*** The input ***
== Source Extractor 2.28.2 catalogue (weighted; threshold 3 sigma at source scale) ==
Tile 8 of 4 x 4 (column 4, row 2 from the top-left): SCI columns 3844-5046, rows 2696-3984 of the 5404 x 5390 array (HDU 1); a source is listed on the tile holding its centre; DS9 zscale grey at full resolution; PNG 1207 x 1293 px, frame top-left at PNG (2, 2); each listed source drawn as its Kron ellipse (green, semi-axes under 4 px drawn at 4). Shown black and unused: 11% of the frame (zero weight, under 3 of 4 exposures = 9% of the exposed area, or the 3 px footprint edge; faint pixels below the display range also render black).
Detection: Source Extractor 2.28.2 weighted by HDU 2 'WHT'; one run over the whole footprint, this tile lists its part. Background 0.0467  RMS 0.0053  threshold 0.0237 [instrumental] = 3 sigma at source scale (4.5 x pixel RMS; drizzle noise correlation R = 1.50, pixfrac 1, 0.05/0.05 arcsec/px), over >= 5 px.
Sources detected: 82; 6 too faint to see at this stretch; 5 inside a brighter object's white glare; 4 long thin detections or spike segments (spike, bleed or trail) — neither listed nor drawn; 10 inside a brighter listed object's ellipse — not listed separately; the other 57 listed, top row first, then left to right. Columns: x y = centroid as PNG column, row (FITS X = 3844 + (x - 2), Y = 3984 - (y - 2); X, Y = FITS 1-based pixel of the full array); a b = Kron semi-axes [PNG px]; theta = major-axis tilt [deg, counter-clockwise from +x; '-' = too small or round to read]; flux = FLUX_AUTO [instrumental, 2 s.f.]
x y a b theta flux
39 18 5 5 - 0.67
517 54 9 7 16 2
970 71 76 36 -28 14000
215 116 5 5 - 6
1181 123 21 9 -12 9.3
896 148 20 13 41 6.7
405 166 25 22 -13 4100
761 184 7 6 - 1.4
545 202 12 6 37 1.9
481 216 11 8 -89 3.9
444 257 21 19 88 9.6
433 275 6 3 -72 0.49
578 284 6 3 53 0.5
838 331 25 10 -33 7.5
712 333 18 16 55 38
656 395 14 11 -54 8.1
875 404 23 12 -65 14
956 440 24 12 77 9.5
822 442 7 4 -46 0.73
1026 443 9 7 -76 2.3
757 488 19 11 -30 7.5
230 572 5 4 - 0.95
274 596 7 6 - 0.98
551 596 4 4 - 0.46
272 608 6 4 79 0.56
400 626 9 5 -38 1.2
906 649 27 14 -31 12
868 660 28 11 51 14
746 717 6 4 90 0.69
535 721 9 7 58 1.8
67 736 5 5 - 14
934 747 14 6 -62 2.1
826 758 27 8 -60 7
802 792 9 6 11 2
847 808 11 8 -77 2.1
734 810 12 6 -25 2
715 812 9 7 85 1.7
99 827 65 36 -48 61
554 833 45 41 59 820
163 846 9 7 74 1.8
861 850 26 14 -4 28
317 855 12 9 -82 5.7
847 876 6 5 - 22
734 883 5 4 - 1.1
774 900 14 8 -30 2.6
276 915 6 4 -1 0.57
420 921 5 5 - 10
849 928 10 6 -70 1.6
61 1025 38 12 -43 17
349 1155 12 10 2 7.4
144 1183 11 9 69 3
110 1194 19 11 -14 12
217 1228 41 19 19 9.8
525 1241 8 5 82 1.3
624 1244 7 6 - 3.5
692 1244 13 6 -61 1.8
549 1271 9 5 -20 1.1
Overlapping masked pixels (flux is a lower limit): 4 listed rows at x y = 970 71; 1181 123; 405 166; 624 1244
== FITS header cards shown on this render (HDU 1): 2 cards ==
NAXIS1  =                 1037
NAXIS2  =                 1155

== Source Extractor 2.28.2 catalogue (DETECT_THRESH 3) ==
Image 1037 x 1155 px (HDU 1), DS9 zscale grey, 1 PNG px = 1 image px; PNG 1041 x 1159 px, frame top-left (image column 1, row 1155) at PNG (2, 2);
***
→ **Description of the task**: Reproduce all of the data above line for line, keeping every character, space and symbol unchanged.

→ **The result**:
== Source Extractor 2.28.2 catalogue (weighted; threshold 3 sigma at source scale) ==
Tile 8 of 4 x 4 (column 4, row 2 from the top-left): SCI columns 3844-5046, rows 2696-3984 of the 5404 x 5390 array (HDU 1); a source is listed on the tile holding its centre; DS9 zscale grey at full resolution; PNG 1207 x 1293 px, frame top-left at PNG (2, 2); each listed source drawn as its Kron ellipse (green, semi-axes under 4 px drawn at 4). Shown black and unused: 11% of the frame (zero weight, under 3 of 4 exposures = 9% of the exposed area, or the 3 px footprint edge; faint pixels below the display range also render black).
Detection: Source Extractor 2.28.2 weighted by HDU 2 'WHT'; one run over the whole footprint, this tile lists its part. Background 0.0467  RMS 0.0053  threshold 0.0237 [instrumental] = 3 sigma at source scale (4.5 x pixel RMS; drizzle noise correlation R = 1.50, pixfrac 1, 0.05/0.05 arcsec/px), over >= 5 px.
Sources detected: 82; 6 too faint to see at this stretch; 5 inside a brighter object's white glare; 4 long thin detections or spike segments (spike, bleed or trail) — neither listed nor drawn; 10 inside a brighter listed object's ellipse — not listed separately; the other 57 listed, top row first, then left to right. Columns: x y = centroid as PNG column, row (FITS X = 3844 + (x - 2), Y = 3984 - (y - 2); X, Y = FITS 1-based pixel of the full array); a b = Kron semi-axes [PNG px]; theta = major-axis tilt [deg, counter-clockwise from +x; '-' = too small or round to read]; flux = FLUX_AUTO [instrumental, 2 s.f.]
x y a b theta flux
39 18 5 5 - 0.67
517 54 9 7 16 2
970 71 76 36 -28 14000
215 116 5 5 - 6
1181 123 21 9 -12 9.3
896 148 20 13 41 6.7
405 166 25 22 -13 4100
761 184 7 6 - 1.4
545 202 12 6 37 1.9
481 216 11 8 -89 3.9
444 257 21 19 88 9.6
433 275 6 3 -72 0.49
578 284 6 3 53 0.5
838 331 25 10 -33 7.5
712 333 18 16 55 38
656 395 14 11 -54 8.1
875 404 23 12 -65 14
956 440 24 12 77 9.5
822 442 7 4 -46 0.73
1026 443 9 7 -76 2.3
757 488 19 11 -30 7.5
230 572 5 4 - 0.95
274 596 7 6 - 0.98
551 596 4 4 - 0.46
272 608 6 4 79 0.56
400 626 9 5 -38 1.2
906 649 27 14 -31 12
868 660 28 11 51 14
746 717 6 4 90 0.69
535 721 9 7 58 1.8
67 736 5 5 - 14
934 747 14 6 -62 2.1
826 758 27 8 -60 7
802 792 9 6 11 2
847 808 11 8 -77 2.1
734 810 12 6 -25 2
715 812 9 7 85 1.7
99 827 65 36 -48 61
554 833 45 41 59 820
163 846 9 7 74 1.8
861 850 26 14 -4 28
317 855 12 9 -82 5.7
847 876 6 5 - 22
734 883 5 4 - 1.1
774 900 14 8 -30 2.6
276 915 6 4 -1 0.57
420 921 5 5 - 10
849 928 10 6 -70 1.6
61 1025 38 12 -43 17
349 1155 12 10 2 7.4
144 1183 11 9 69 3
110 1194 19 11 -14 12
217 1228 41 19 19 9.8
525 1241 8 5 82 1.3
624 1244 7 6 - 3.5
692 1244 13 6 -61 1.8
549 1271 9 5 -20 1.1
Overlapping masked pixels (flux is a lower limit): 4 listed rows at x y = 970 71; 1181 123; 405 166; 624 1244
== FITS header cards shown on this render (HDU 1): 2 cards ==
NAXIS1  =                 1037
NAXIS2  =                 1155

== Source Extractor 2.28.2 catalogue (DETECT_THRESH 3) ==
Image 1037 x 1155 px (HDU 1), DS9 zscale grey, 1 PNG px = 1 image px; PNG 1041 x 1159 px, frame top-left (image column 1, row 1155) at PNG (2, 2);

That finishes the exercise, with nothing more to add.